A Gozitan MP will be replacing another in Cabinet, as Justyne Caruana will replace Mr Mercieca as the Parliamentary Secretary for the Rights of Persons with Disability and Active Ageing.

Two newcomers will be inheriting portfolios vacated by parliamentary secretaries who have been assigned new responsibilities.

As The Malta Independent had anticipated, Michael Falzon will succeed Dr Farrugia as parliamentary secretary responsible for planning and the reduction of bureaucracy, while Anthony Agius Decelis will succeed him as anti-bureaucracy commissioner.

Chris Agius, on the other hand, will be inheriting Mr Buontempo’s portfolio: he had been his party’s spokesman on sports when in Opposition.

Carmelo Abela will become the government’s spokesman, a new role, although he will also continue to serve as government whip.


The resignations

According to his resignation letter, Prime Minister Joseph Muscat had actually offered the post of Family and Social Solidarity Minister – as well as another, unnamed ministerial position – to Godfrey Farrugia.

But while Dr Farrugia thanked Dr Muscat for showing his trust in him, he was adamant that he was not willing to assume responsibility for any other portfolio, choosing to resign instead.

“When I accepted to become Minister for Health I only did so because I saw the appointment as a golden opportunity through which I could strengthen my service to the dignity and needs of patients, an aim which I have always held,” Dr Farrugia wrote.

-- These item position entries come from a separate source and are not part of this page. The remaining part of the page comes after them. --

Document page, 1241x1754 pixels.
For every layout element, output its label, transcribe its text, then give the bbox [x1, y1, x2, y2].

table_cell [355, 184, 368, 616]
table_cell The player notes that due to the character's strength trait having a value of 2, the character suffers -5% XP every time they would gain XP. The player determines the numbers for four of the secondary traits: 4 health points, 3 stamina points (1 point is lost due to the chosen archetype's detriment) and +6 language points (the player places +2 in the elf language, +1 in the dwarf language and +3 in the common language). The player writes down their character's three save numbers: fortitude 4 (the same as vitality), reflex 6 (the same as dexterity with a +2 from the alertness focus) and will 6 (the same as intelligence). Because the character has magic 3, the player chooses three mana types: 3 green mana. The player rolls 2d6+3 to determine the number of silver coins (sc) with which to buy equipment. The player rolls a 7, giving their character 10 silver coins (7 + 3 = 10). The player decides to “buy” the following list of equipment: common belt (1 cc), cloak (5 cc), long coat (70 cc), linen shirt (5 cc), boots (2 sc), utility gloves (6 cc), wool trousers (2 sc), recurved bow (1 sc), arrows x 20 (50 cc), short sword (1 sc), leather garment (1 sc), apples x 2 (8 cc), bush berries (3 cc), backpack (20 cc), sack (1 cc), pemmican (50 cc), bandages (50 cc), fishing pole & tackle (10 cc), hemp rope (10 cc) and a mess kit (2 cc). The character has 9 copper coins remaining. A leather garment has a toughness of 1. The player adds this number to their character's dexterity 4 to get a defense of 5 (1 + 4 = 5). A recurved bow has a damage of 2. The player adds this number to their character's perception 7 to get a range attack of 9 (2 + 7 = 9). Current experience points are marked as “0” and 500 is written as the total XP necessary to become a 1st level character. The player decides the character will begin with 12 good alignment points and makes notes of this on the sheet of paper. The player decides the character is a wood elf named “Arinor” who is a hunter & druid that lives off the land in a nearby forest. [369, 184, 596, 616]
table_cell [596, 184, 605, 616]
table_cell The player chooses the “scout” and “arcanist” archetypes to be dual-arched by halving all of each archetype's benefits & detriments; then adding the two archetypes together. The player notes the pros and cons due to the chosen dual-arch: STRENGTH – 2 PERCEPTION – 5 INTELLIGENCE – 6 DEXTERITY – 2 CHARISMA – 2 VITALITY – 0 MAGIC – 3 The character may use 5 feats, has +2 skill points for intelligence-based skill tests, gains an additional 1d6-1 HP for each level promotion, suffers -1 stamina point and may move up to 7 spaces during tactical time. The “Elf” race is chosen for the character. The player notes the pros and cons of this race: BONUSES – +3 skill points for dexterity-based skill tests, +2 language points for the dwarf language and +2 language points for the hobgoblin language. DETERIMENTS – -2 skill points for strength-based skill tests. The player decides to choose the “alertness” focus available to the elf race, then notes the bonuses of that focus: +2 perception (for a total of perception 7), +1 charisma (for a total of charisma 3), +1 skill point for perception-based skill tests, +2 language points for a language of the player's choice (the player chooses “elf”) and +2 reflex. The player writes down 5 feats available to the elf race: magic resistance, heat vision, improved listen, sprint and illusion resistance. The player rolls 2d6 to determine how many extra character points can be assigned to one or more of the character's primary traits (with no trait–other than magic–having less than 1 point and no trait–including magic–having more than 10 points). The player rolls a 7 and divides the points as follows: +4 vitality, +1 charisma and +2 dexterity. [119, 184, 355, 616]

He said he was convinced that in the year he spent as minister, he and his colleagues had laid the necessary groundwork to ensure the sector’s continued sustainability.

“Therefore,” he concluded, “I am returning this responsibility to you, once you have felt the need for me to do so.”

Dr Muscat appeared keen to downplay suggestions of a rift between him and Dr Farrugia, going as far as to upload a photograph showing the two of them smiling and embracing on his Twitter account.

“A chat with my good friend Godfrey Farrugia, thanking him for his contribution. Sure he has still more to offer,” Dr Muscat wrote on the social networking website.

Mr Mercieca’s resignation, on the other hand, confirms claims made in reports which surfaced last month that he was seeking to quit cabinet to return to working as an ophthalmic surgeon. He had steadfastly refused to comment on the matter back then.